Dr. Christian Muise (フローショップスケジューラ): Dr. Muise は MIT の計算機科学人工知能研究所のモデルベース組み込み・ロボットシステムグループの特別研究員である。彼は AI、データ駆動プロジェクト、マッピング、グラフ理論、データ可視化、そしてケルト音楽、彫刻、コーヒーに関心を持っている。

Yoav Rubin (CircleDB): Yoav は Microsoft の上級ソフトウェアエンジニアである。その前は IBM 研究所で研究スタッフメンバーを務めており、Master Inventer だった。彼は現在クラウド上のデータセキュリティの分野で働いており、過去にはクラウドベースおよびウェブベースの開発環境に関する仕事をした経験がある。Yoav は神経科学分野における医学研究の修士号、情報システム工学の学士号を持つ。

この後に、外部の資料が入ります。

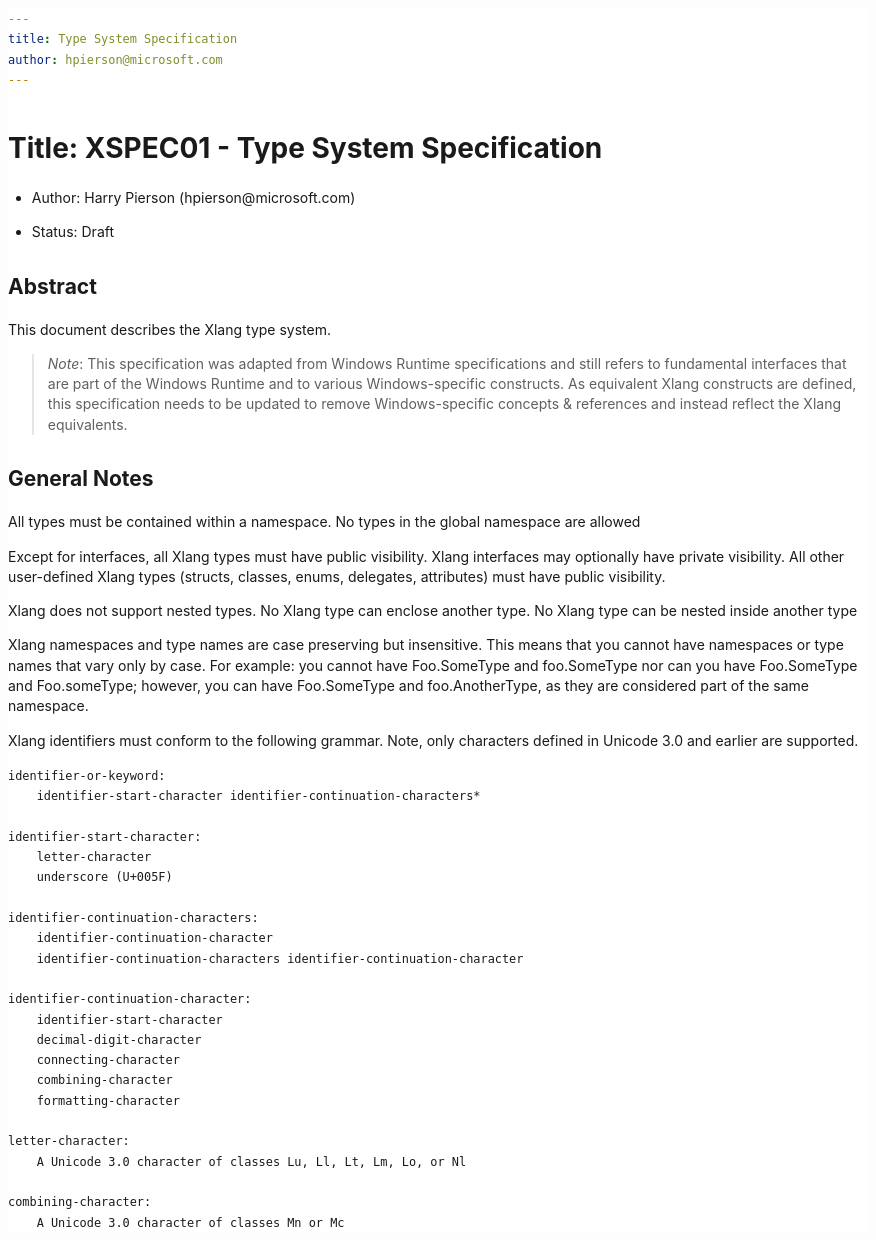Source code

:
 ```yaml
---
title: Type System Specification
author: hpierson@microsoft.com
---
```


# Title: XSPEC01 - Type System Specification

- Author: Harry Pierson (hpierson\@microsoft.com)

- Status: Draft

## Abstract

This document describes the Xlang type system.

> _Note_: This specification was adapted from Windows Runtime specifications and still refers to fundamental interfaces that are part of the Windows Runtime and to various Windows-specific constructs. As equivalent Xlang constructs are defined, this specification needs to be updated to remove Windows-specific concepts & references and instead reflect the Xlang equivalents.

## General Notes

All types must be contained within a namespace. No types in the global namespace are allowed

Except for interfaces, all Xlang types must have public visibility. Xlang interfaces may optionally have private visibility. All other user-defined Xlang types (structs, classes, enums, delegates, attributes) must have public visibility.

Xlang does not support nested types. No Xlang type can enclose another type. No Xlang type can be nested inside another type

Xlang namespaces and type names are case preserving but insensitive. This means that you cannot have namespaces or type names that vary only by case. For example: you cannot have Foo.SomeType and foo.SomeType nor can you have Foo.SomeType and Foo.someType; however, you can have Foo.SomeType and foo.AnotherType, as they are considered part of the same namespace.

Xlang identifiers must conform to the following grammar. Note, only characters defined in Unicode 3.0 and earlier are supported.

```
identifier-or-keyword:
    identifier-start-character identifier-continuation-characters*

identifier-start-character:
    letter-character
    underscore (U+005F)

identifier-continuation-characters:
    identifier-continuation-character
    identifier-continuation-characters identifier-continuation-character

identifier-continuation-character:
    identifier-start-character
    decimal-digit-character
    connecting-character
    combining-character
    formatting-character

letter-character:
    A Unicode 3.0 character of classes Lu, Ll, Lt, Lm, Lo, or Nl

combining-character:
    A Unicode 3.0 character of classes Mn or Mc

```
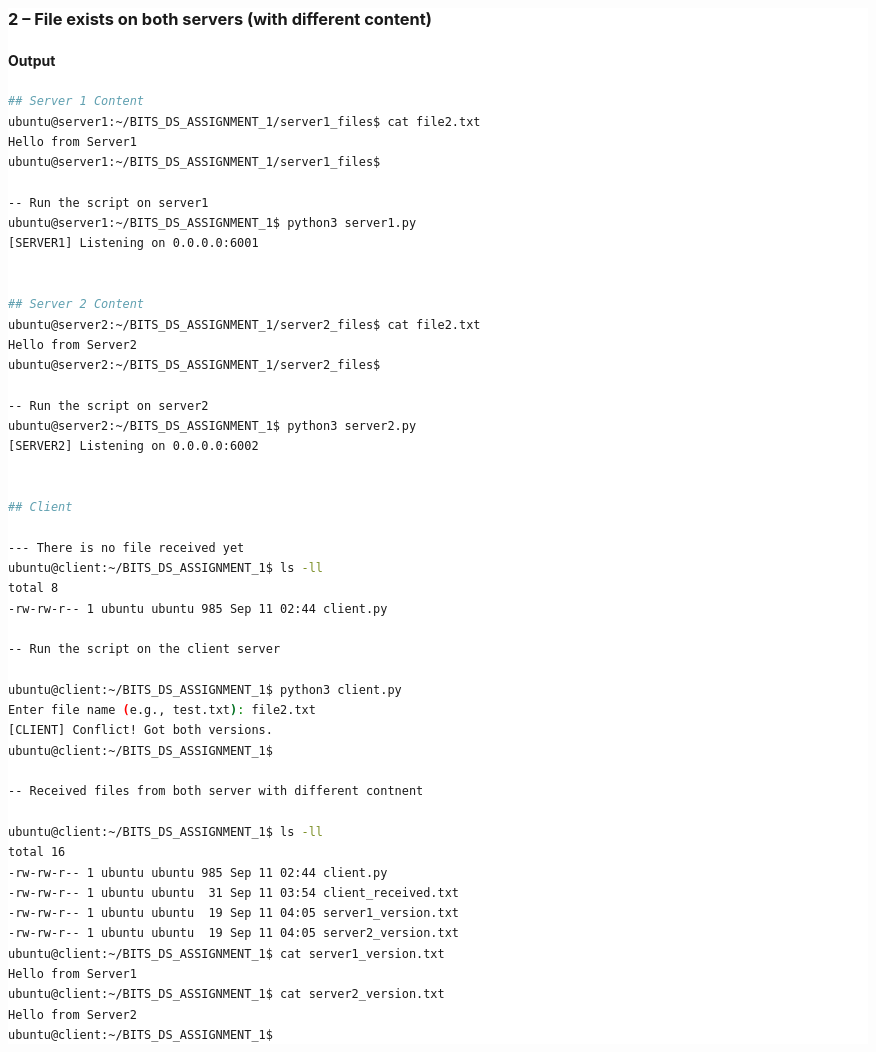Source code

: ### 2 – File exists on both servers (with different content)

#### Output
```bash
## Server 1 Content
ubuntu@server1:~/BITS_DS_ASSIGNMENT_1/server1_files$ cat file2.txt
Hello from Server1
ubuntu@server1:~/BITS_DS_ASSIGNMENT_1/server1_files$

-- Run the script on server1
ubuntu@server1:~/BITS_DS_ASSIGNMENT_1$ python3 server1.py
[SERVER1] Listening on 0.0.0.0:6001


## Server 2 Content
ubuntu@server2:~/BITS_DS_ASSIGNMENT_1/server2_files$ cat file2.txt
Hello from Server2
ubuntu@server2:~/BITS_DS_ASSIGNMENT_1/server2_files$

-- Run the script on server2
ubuntu@server2:~/BITS_DS_ASSIGNMENT_1$ python3 server2.py
[SERVER2] Listening on 0.0.0.0:6002


## Client

--- There is no file received yet
ubuntu@client:~/BITS_DS_ASSIGNMENT_1$ ls -ll
total 8
-rw-rw-r-- 1 ubuntu ubuntu 985 Sep 11 02:44 client.py

-- Run the script on the client server

ubuntu@client:~/BITS_DS_ASSIGNMENT_1$ python3 client.py
Enter file name (e.g., test.txt): file2.txt
[CLIENT] Conflict! Got both versions.
ubuntu@client:~/BITS_DS_ASSIGNMENT_1$

-- Received files from both server with different contnent

ubuntu@client:~/BITS_DS_ASSIGNMENT_1$ ls -ll
total 16
-rw-rw-r-- 1 ubuntu ubuntu 985 Sep 11 02:44 client.py
-rw-rw-r-- 1 ubuntu ubuntu  31 Sep 11 03:54 client_received.txt
-rw-rw-r-- 1 ubuntu ubuntu  19 Sep 11 04:05 server1_version.txt
-rw-rw-r-- 1 ubuntu ubuntu  19 Sep 11 04:05 server2_version.txt
ubuntu@client:~/BITS_DS_ASSIGNMENT_1$ cat server1_version.txt
Hello from Server1
ubuntu@client:~/BITS_DS_ASSIGNMENT_1$ cat server2_version.txt
Hello from Server2
ubuntu@client:~/BITS_DS_ASSIGNMENT_1$


```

Cate Huston (画像フィルタ): Cate はモバイルを得意とする開発者および企業家である。彼女はイギリス、オーストラリア、カナダ、中国、アメリカに移り住みながら、Google のエンジニア、IBM の Extreme Blue インターン、そしてスキー講習インストラクターとして働いてきた。Cate はモバイル開発に関する国際的なカンファレンスに登壇した経験があり、彼女の記事は Lifehacker, The Daily Beast, The Eloquent Woman, Model View Culture といった様々なサイトで公開されている。彼女はTechnically Speaking のキュレーターの一人であり、Accidentally in Code というブログを運営している。Twitter のアカウントは @catehstn である。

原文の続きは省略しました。